[The task] Whatever the records below hold, copy it all out exactly.

━━━

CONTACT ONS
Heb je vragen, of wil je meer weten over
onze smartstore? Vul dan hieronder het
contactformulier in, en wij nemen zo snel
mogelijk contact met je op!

━━━

[Expected output]
CONTACT ONS
Heb je vragen, of wil je meer weten over
onze smartstore? Vul dan hieronder het
contactformulier in, en wij nemen zo snel
mogelijk contact met je op!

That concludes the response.